Ronald was born on 09/10/1919 and baptised at St John sub Castro on 02/11/1919, the son of Harry and Elizabeth Ann Breeds, nee Bull. At this stage little is known about Ronald’s early life, but his mother died in early 1939. According to the census his parents had lived at various addresses in Lewes: ‘behind the White Harte’; 12 Green Wall; 15 St John’s Terrace; and by 1939, 49 St John Street.
His father also had a variety of jobs: a railway platelayer, general labourer, and in 1939 a horse driver for the Borough Council.
The 1939 register lists Ronald living with his widowed father and younger brother Frank. Ronald was a milk roundsman working for Uridges of Southover.
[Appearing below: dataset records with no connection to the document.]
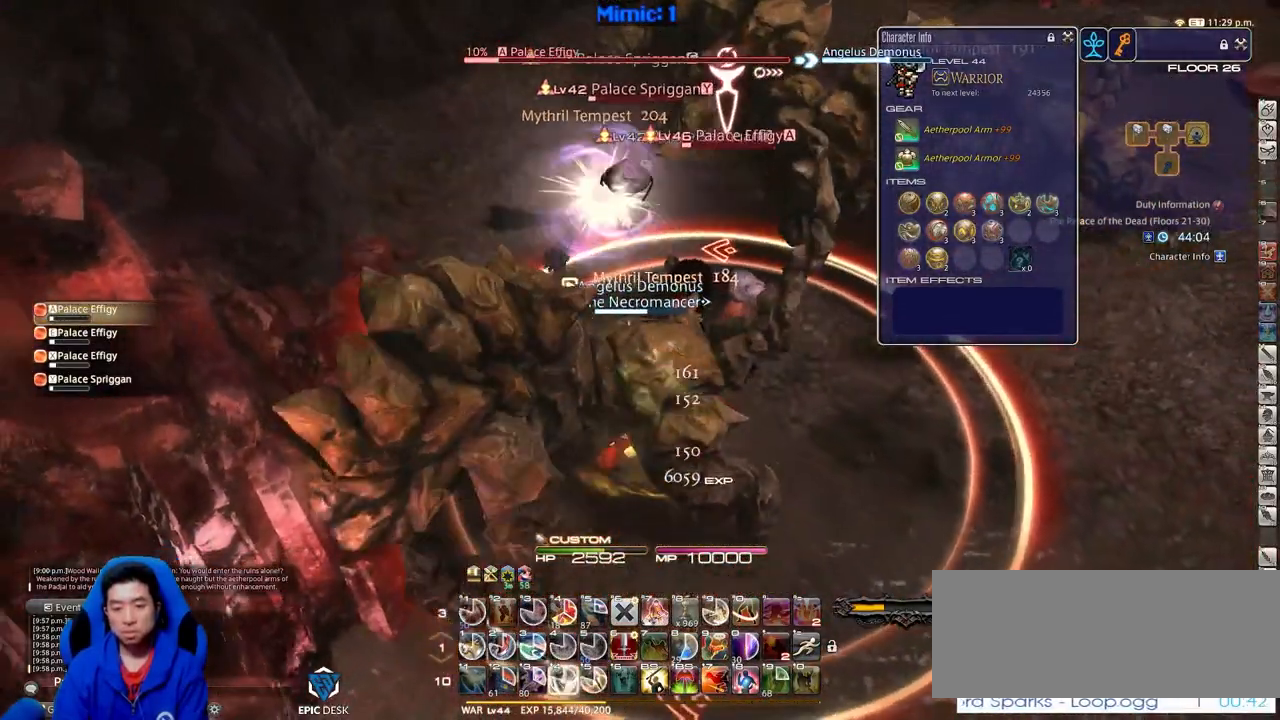
{"keys": [], "events": [[17, "4", "down"], [50, "4", "up"], [150, "4", "down"], [200, "4", "up"], [300, "4", "down"], [350, "4", "up"], [384, "4", "down"], [484, "4", "up"], [484, "shift_r", "up"]]}
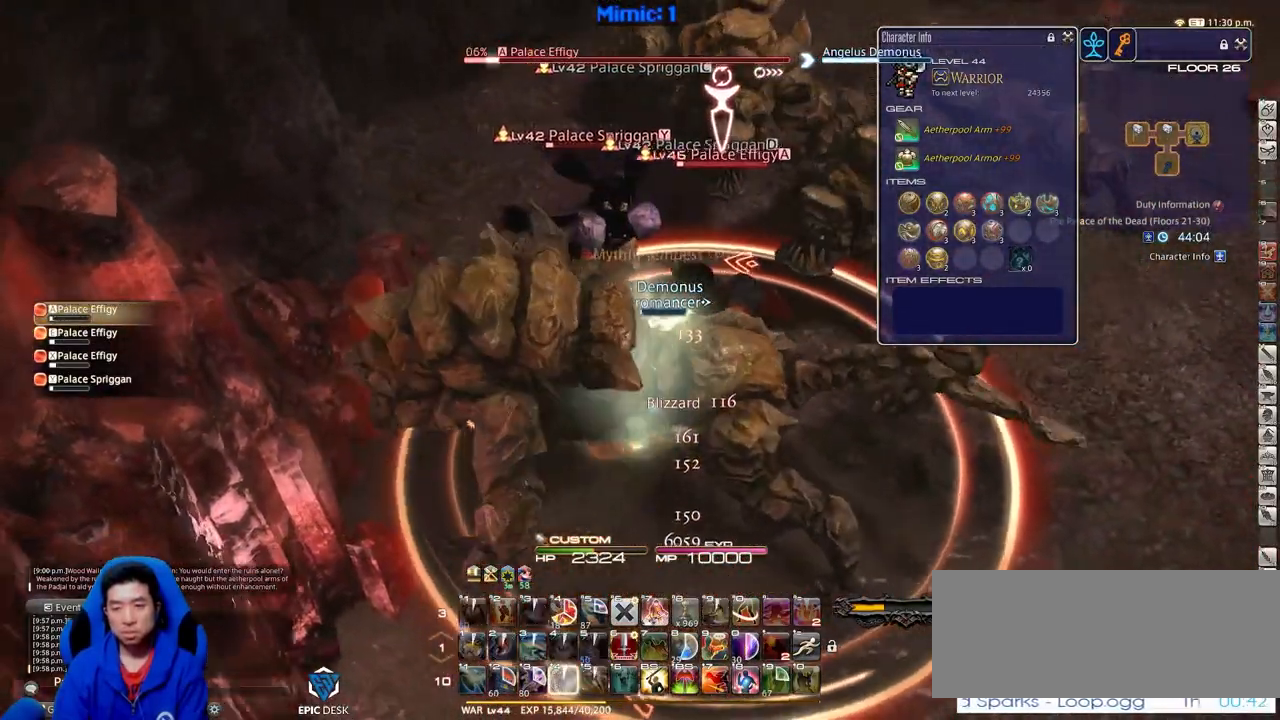
{"keys": ["d", "p", "w"], "events": [[33, "p", "down"], [83, "p", "up"], [83, "w", "down"], [166, "p", "down"], [216, "d", "down"], [266, "p", "up"], [500, "p", "down"]]}
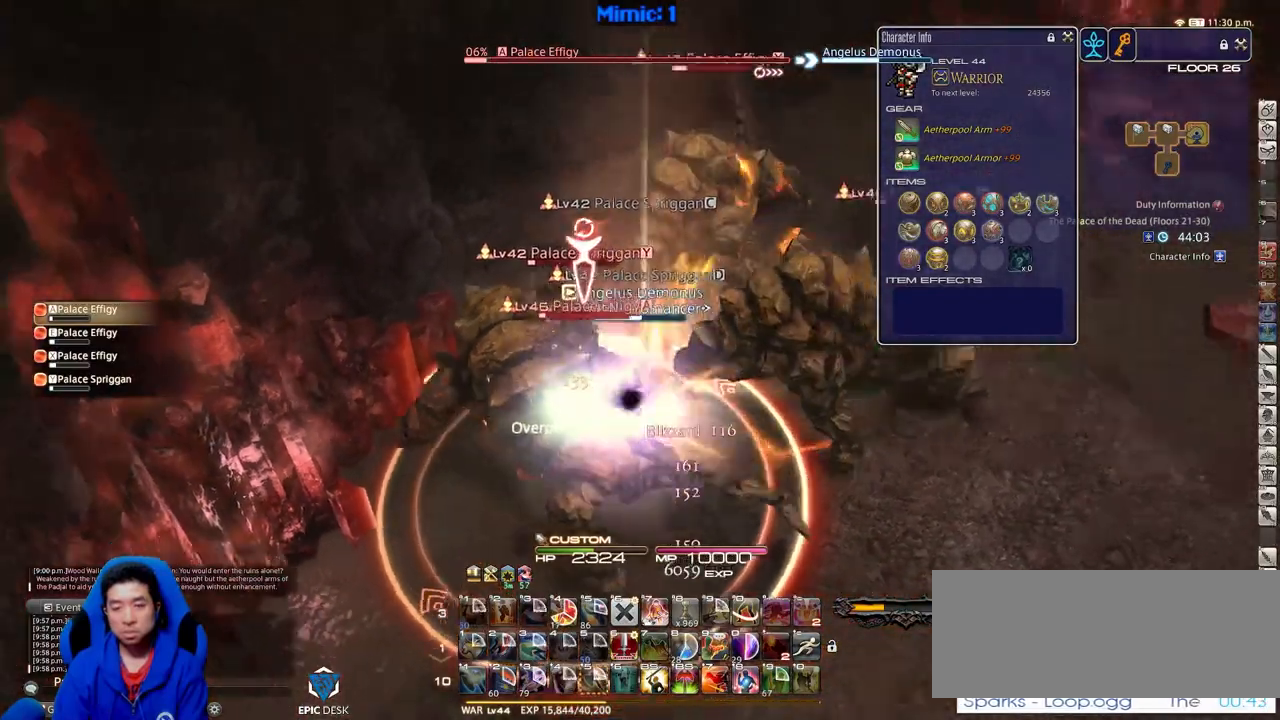
{"keys": ["d", "p", "w"], "events": [[234, "p", "up"], [284, "p", "down"], [417, "p", "up"], [467, "p", "down"]]}
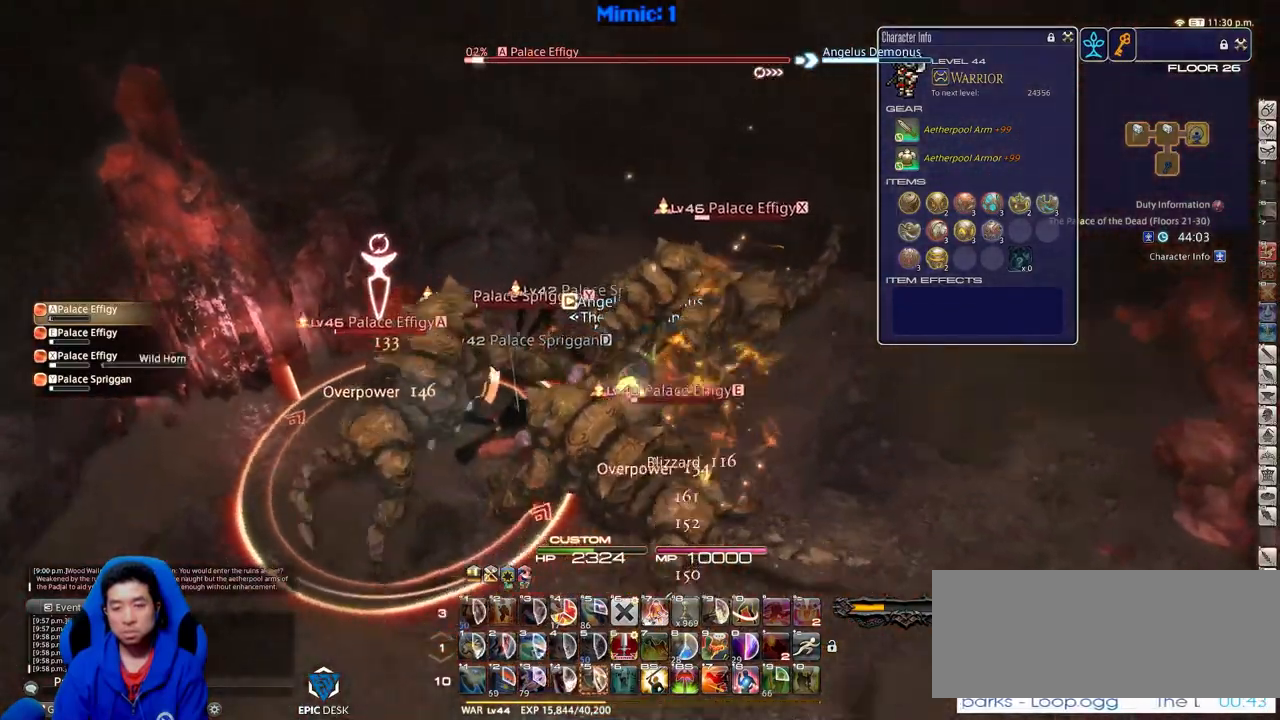
{"keys": ["a", "p"], "events": [[66, "p", "up"], [66, "w", "up"], [116, "p", "down"], [250, "p", "up"], [300, "p", "down"], [433, "a", "down"], [433, "d", "up"]]}
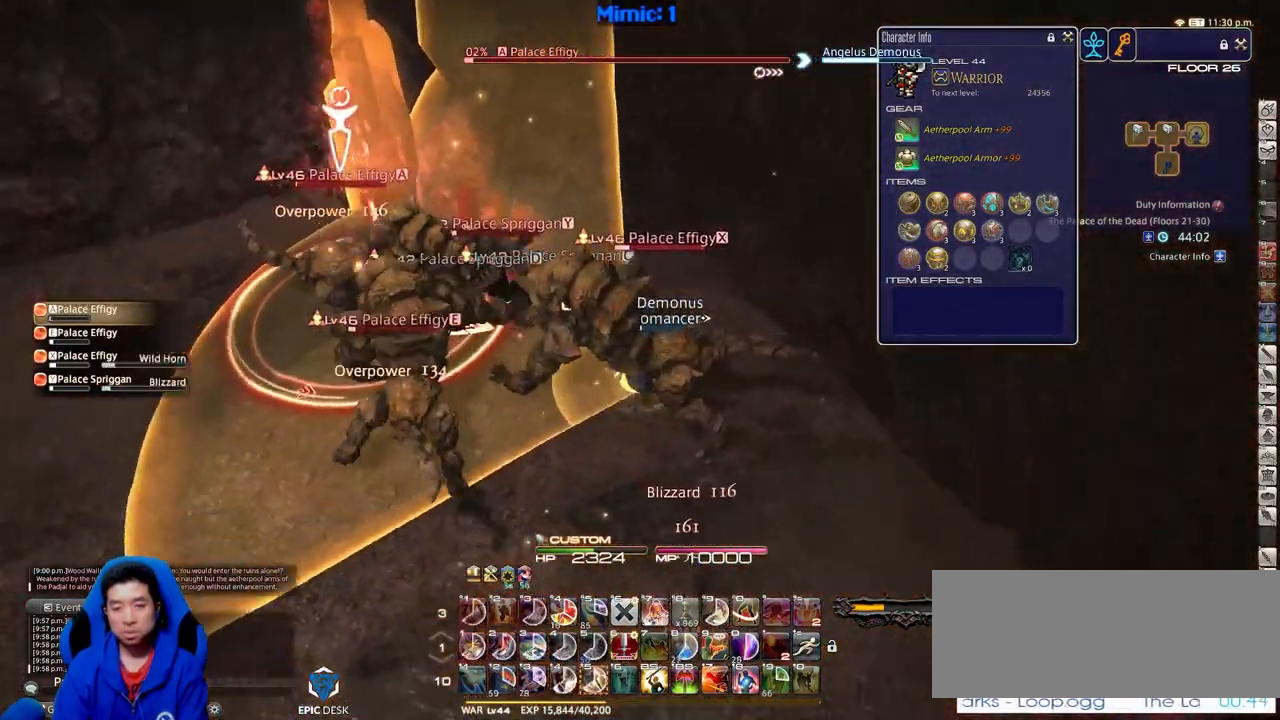
{"keys": ["shift_r"], "events": [[33, "w", "down"], [167, "p", "up"], [217, "shift_r", "down"], [317, "a", "up"], [317, "w", "up"]]}
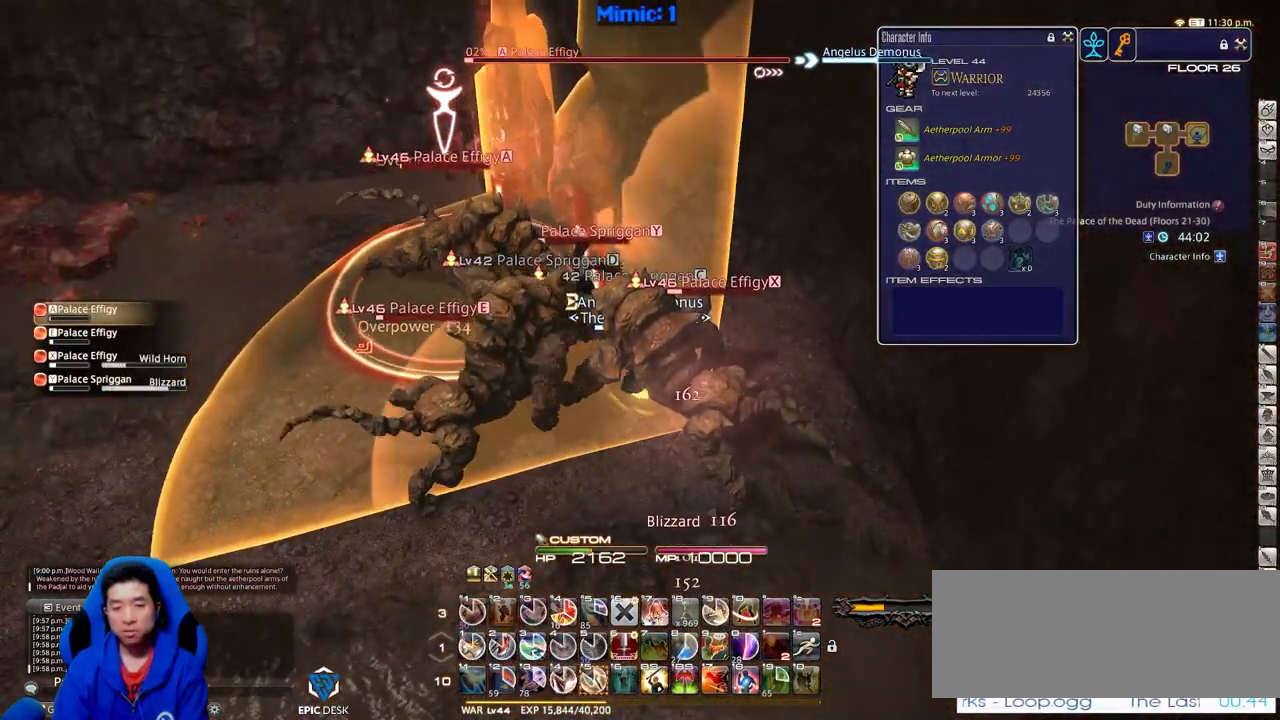
{"keys": ["d", "s"], "events": [[50, "5", "down"], [183, "5", "up"], [233, "p", "down"], [233, "s", "down"], [233, "shift_r", "up"], [283, "d", "down"], [383, "p", "up"]]}
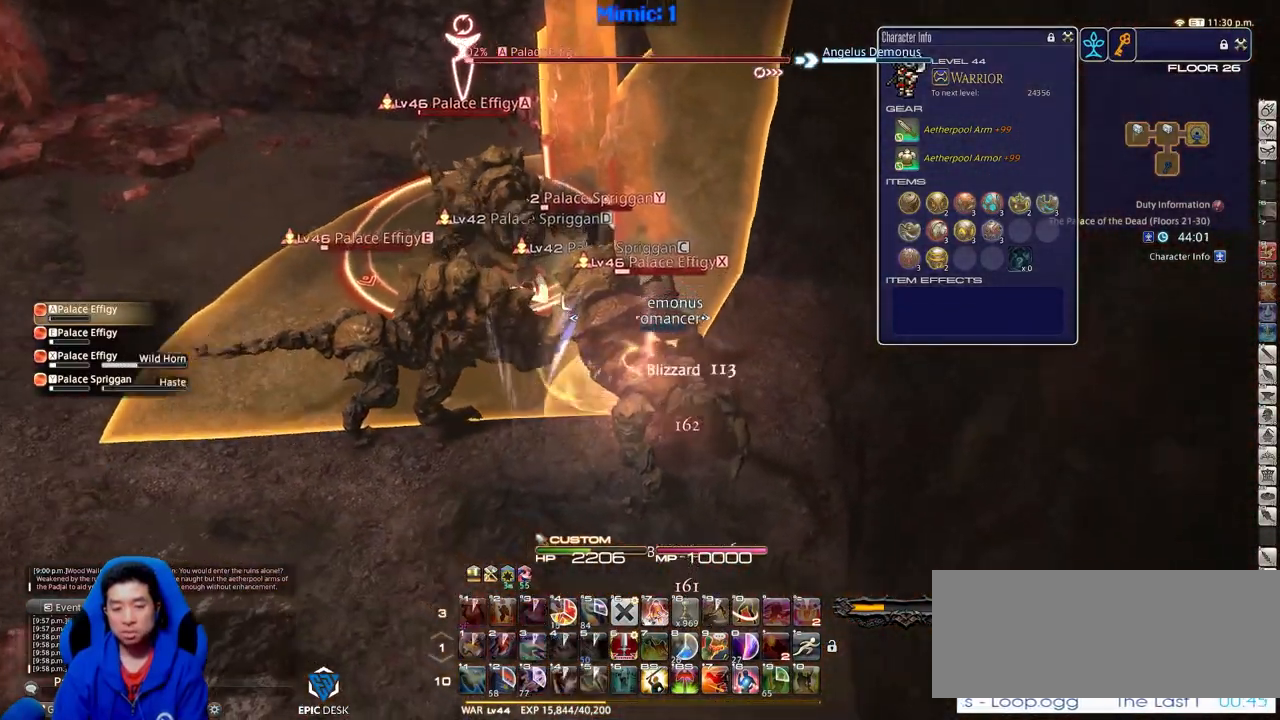
{"keys": ["d", "s"], "events": []}
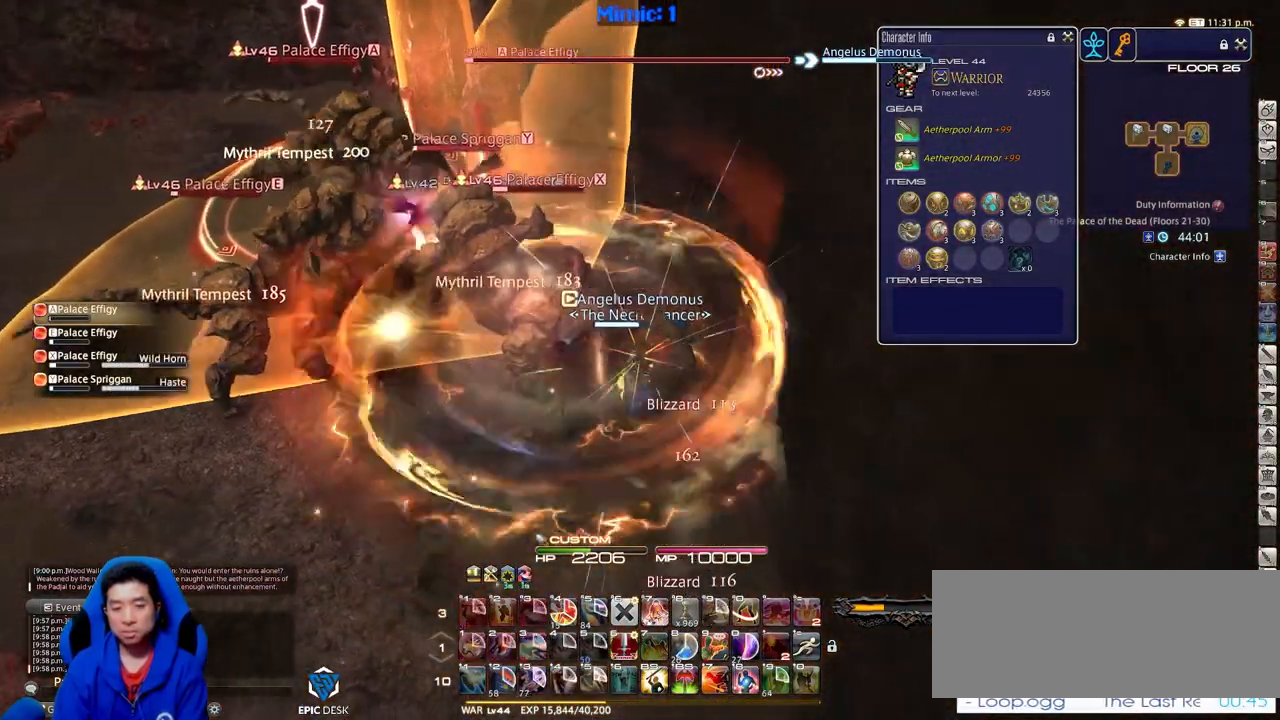
{"keys": ["a"], "events": [[33, "d", "up"], [33, "s", "up"], [133, "a", "down"], [133, "return", "down"], [216, "return", "up"], [266, "a", "up"], [317, "return", "down"], [400, "return", "up"], [450, "a", "down"]]}
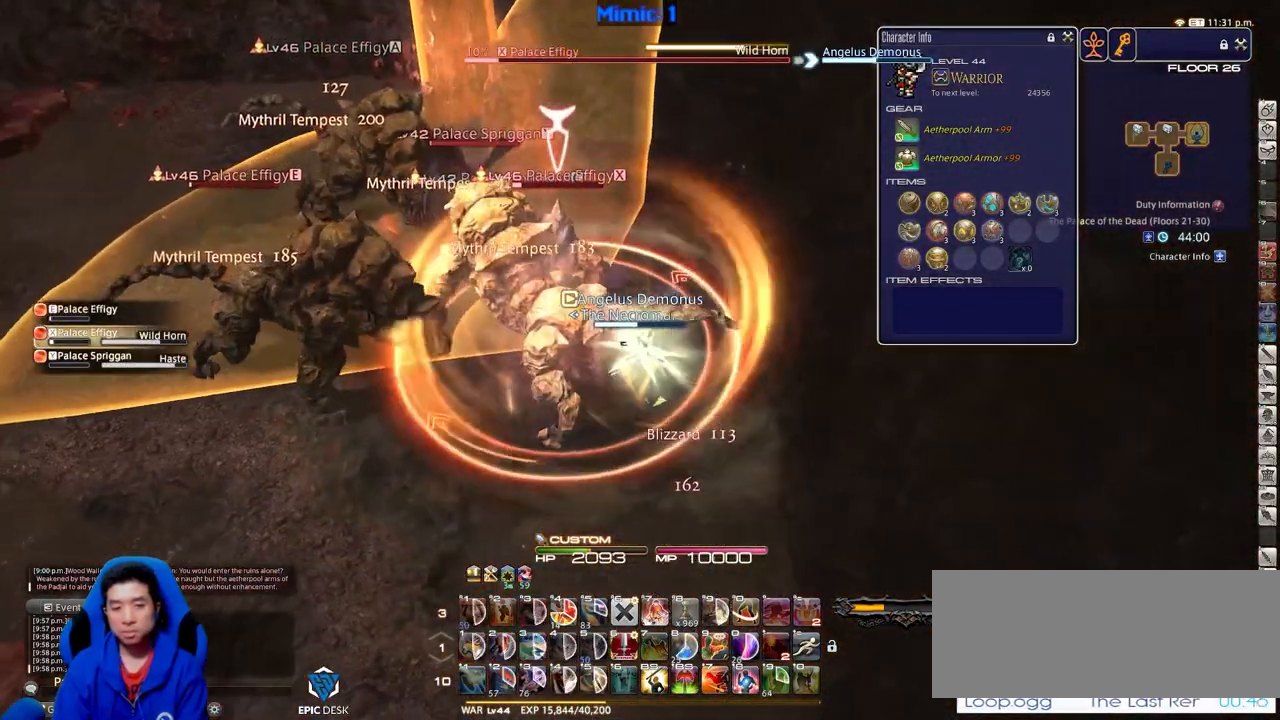
{"keys": [], "events": [[50, "a", "up"], [184, "a", "down"], [384, "a", "up"]]}
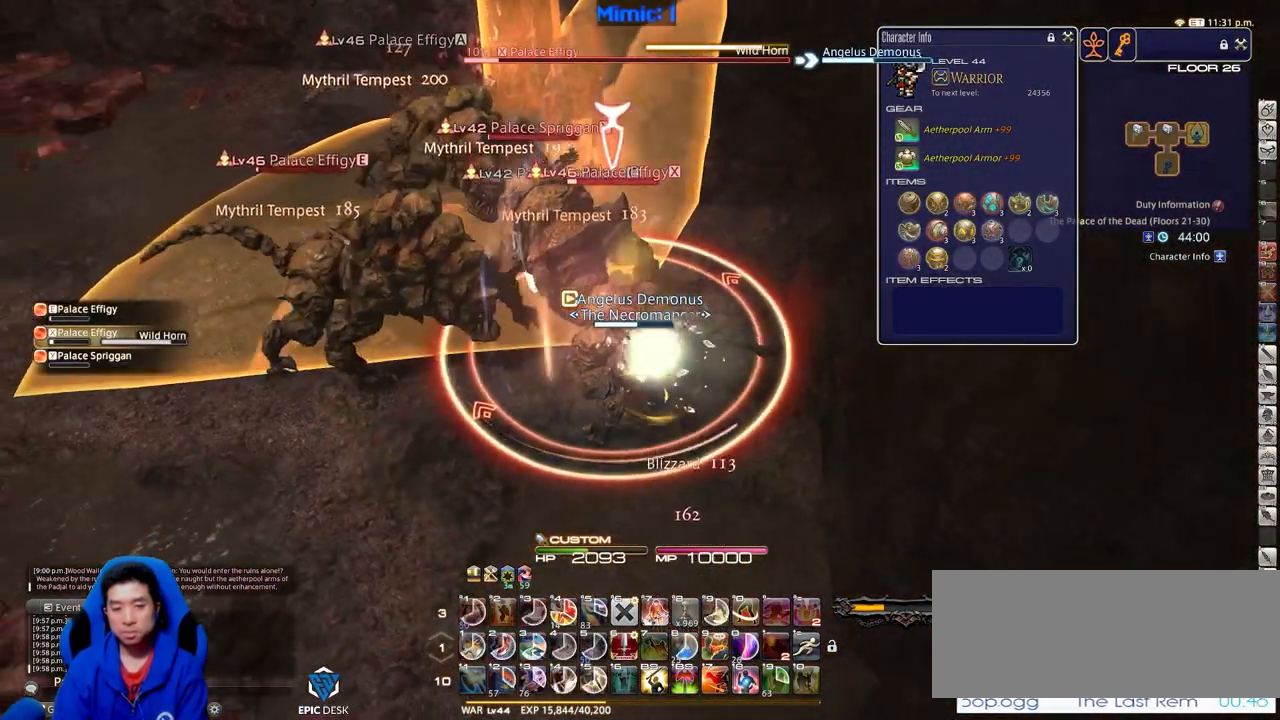
{"keys": ["4", "shift_r"], "events": [[66, "q", "down"], [150, "q", "up"], [200, "return", "down"], [300, "return", "up"], [367, "shift_r", "down"], [417, "4", "down"]]}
Information on Ronald’s army career is also sparse. It is known that he was a private in the 4th Battalion the Royal Sussex Regiment, with the number 6403035. The 4th Battalion was a territorial force initially used for civil defence, but in 1940 they were combined with the 2nd and 5th Battalions and sent to France as part of the British Expeditionary Force (BEF), being based on the French/Belgian border. Suffering heavy losses they were evacuated from Dunkirk and continued their civil defence duties in the UK.
In May 1942 they were sent to North Africa and were involved in the battle of Alam el Haifa. Ronald was reported missing during the battle, and subsequently his presumed date of death was given as 28/10/1942.
He has no known grave and is remembered on the Alamein Memorial on column 61.
Ronald is also remembered, with all Royal Sussex Regiment soldiers who have fallen, in St George’s Chapel in Chichester Cathedral, and additionally on the St John sub Castro Memorial and the Lewes War Memorial.
By the date of his death Ronald’s father had moved to Seaford but his paternal uncle still lived in the St John sub Castro area of Lewes.